BEGIN
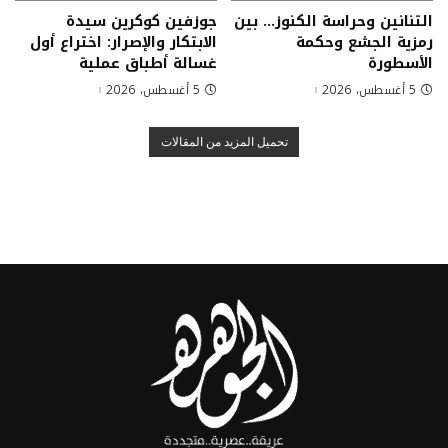
التنانين وحراسة الكنوز… بين
جوزفين كوكرين سيدة
رمزية الجشع وحكمة
الابتكار والإصرار: اختراع أول
الأسطورة
غسالة أطباق عملية
5 أغسطس، 2026
5 أغسطس، 2026
تحميل المزيد من المقالات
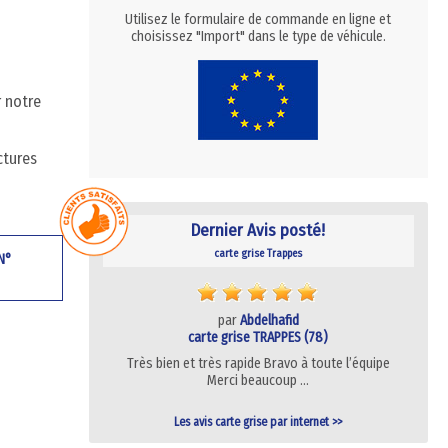
Utilisez le formulaire de commande en ligne et
choisissez "Import" dans le type de véhicule.
r notre
ctures
Dernier Avis posté!
carte grise Trappes
 N°
par
Abdelhafid
carte grise TRAPPES (78)
Très bien et très rapide Bravo à toute l’équipe
Merci beaucoup …
Les avis carte grise par internet >>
END
## Work instructions
List every line of the records above that contains the word "grise", matching case exactly.

## Solved problem
carte grise Trappes
carte grise TRAPPES (78)
Les avis carte grise par internet >>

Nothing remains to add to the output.